3. Belum terbangun pola kemitraan yang kuat secara hukum yang diimbangi dengan kuatnya kelembagaan kelompok secara berkelanjutan. Yang terjadi secara umum kemitraan masih bersifat alamiah dan tidak mengikat sehingga ke dua belah pihak sama-sama tidak mempunyai tanggung jawab dan kontrol yang kuat terhadap jaminan kualitas produk maupun stabilitas harga di pasar.

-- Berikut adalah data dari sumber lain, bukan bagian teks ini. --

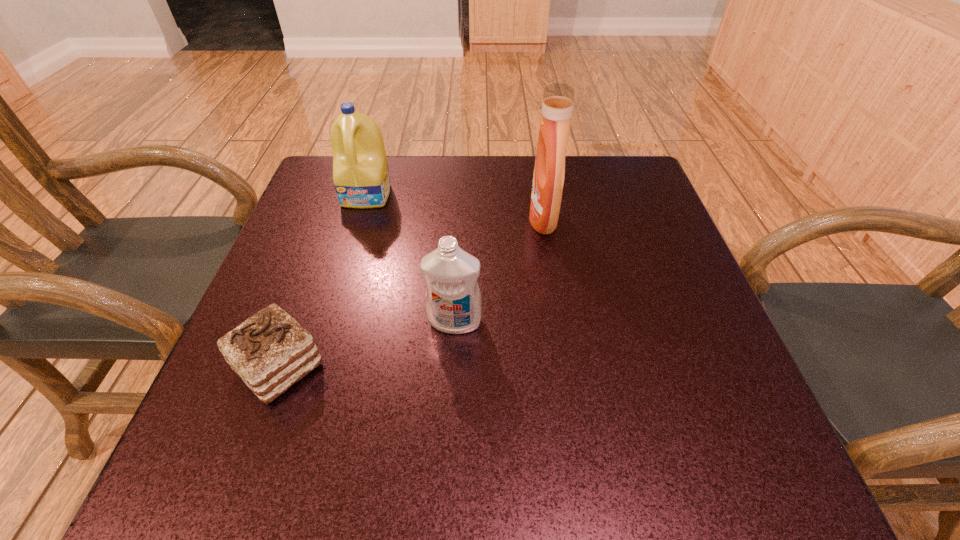
Where is `free area in between the leftmost detergent and the tallest detergent`? The height and width of the screenshot is (540, 960). free area in between the leftmost detergent and the tallest detergent is located at coordinates (455, 207).

Locate which object is the third closest to the tallest detergent. Please provide its 2D coordinates. Your answer should be formatted as a tuple, i.e. [(x, y)], where the tuple contains the x and y coordinates of a point satisfying the conditions above.

[(270, 351)]

Locate an element on the screen. Image resolution: width=960 pixels, height=540 pixels. object identified as the third closest to the second detergent from right to left is located at coordinates (361, 177).

In order to click on the second closest detergent to the rightmost object in this screenshot , I will do `click(361, 177)`.

Point out which detergent is positioned as the nearest to the leftmost detergent. Please provide its 2D coordinates. Your answer should be formatted as a tuple, i.e. [(x, y)], where the tuple contains the x and y coordinates of a point satisfying the conditions above.

[(453, 303)]

Image resolution: width=960 pixels, height=540 pixels. I want to click on free space that satisfies the following two spatial constraints: 1. on the label of the leftmost detergent; 2. on the right side of the second detergent from right to left, so click(x=329, y=322).

Where is `blank area in the image that satisfies the following two spatial constraints: 1. on the label of the second object from right to left; 2. on the left side of the leftmost detergent`? blank area in the image that satisfies the following two spatial constraints: 1. on the label of the second object from right to left; 2. on the left side of the leftmost detergent is located at coordinates (329, 322).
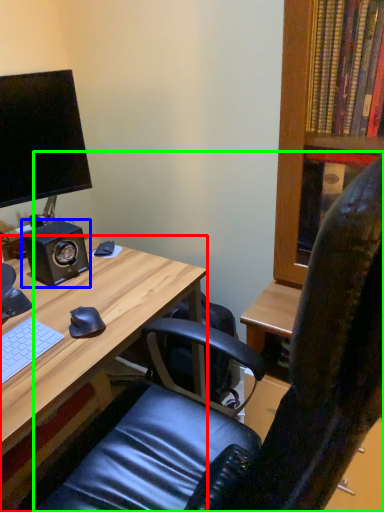
Question: Considering the real-world distances, which object is farthest from desk (highlighted by a red box)? speaker (highlighted by a blue box) or chair (highlighted by a green box)?

Choices:
 (A) speaker
 (B) chair

Answer: (B)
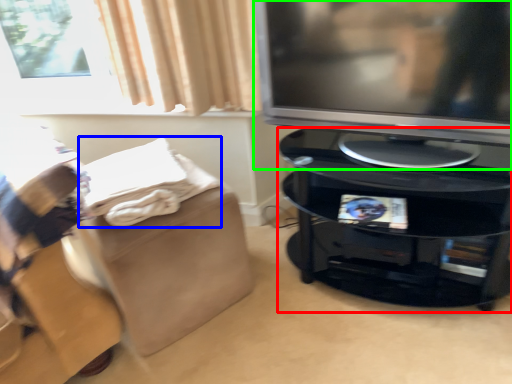
Question: Estimate the real-world distances between objects in this image. Which object is closer to furniture (highlighted by a red box), blanket (highlighted by a blue box) or television (highlighted by a green box)?

Choices:
 (A) blanket
 (B) television

Answer: (B)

4. Degradasi kualitas bibit, pada beberapa daerah seperti diakui oleh pembudidaya di Lombok Barat bahwa kondisi bibit sudah cukup memprihatinkan sehingga perlu upaya untuk mengintroduksi jenis bibit baru yang secara kualitas terjamin.

5. Kurangnya peran advokasi dari pelaku pembina di daerah terhadap jalannya siklus bisnis rumput laut.

Faktor di atas yang teridentifkasi menjadi penyebab terjadinya fluktuasi harga dan rendahnya kualitas DES di Indonesia sehingga siklus bisnis rumput laut tidak berjalan semestinya. Beberapa dari kita masih belum seimbang dalam melihat akar permasalahan bisnis rumput laut.

Ketidakseimbangan tersebut terlihat dengan adanya persepsi bahwa bagaimana mengupayakan produksi dan harga tinggi di tingkat hulu (pembudidaya ) tanpa mempertimbangkan kondisi yang terjadi di hilir (Industri), padahal pihak industri membutuhkan jaminan mutu produk untuk menjaga stabilitas usahanya. Kondisi ini yang mengakibatkan rantai bisnis rumput laut terhambat.

Klaster Aquabisnis Rumput Laut Sebagai Kunci Sukses

Target pencapaian produksi rumput laut yang menjadi target Kementrian KP sebesar 10 juta ton pada tahun 2014 akan mungkin bisa dicapai, melalui kerjasama dan komitmen semua stakeholder mulai dari pemerintah pusat/daerah sampai pelaku utama secara berkesinambungan. Sejalan dengan itu kebijakan strategis yang dijadikan senjata ampuh pemerintah pusat adalah melalui pencanangan program minapolitan melalui pendekatan klaster.

Pendekekatan ini dinilai ampuh dalam mewujudkan pencapaian target di atas. Dalam pengembangan sumberdaya perikanan klaster minapolitan merupakan bentuk pendekatan yang berupa pemusatan kegiatan perikanan pada suatu lokasi tertentu, dengan memberdayakan subsistem-subsistem agrobisnis perikanan dari hulu sampai hilir serta jasa penunjang yang saling mendukung.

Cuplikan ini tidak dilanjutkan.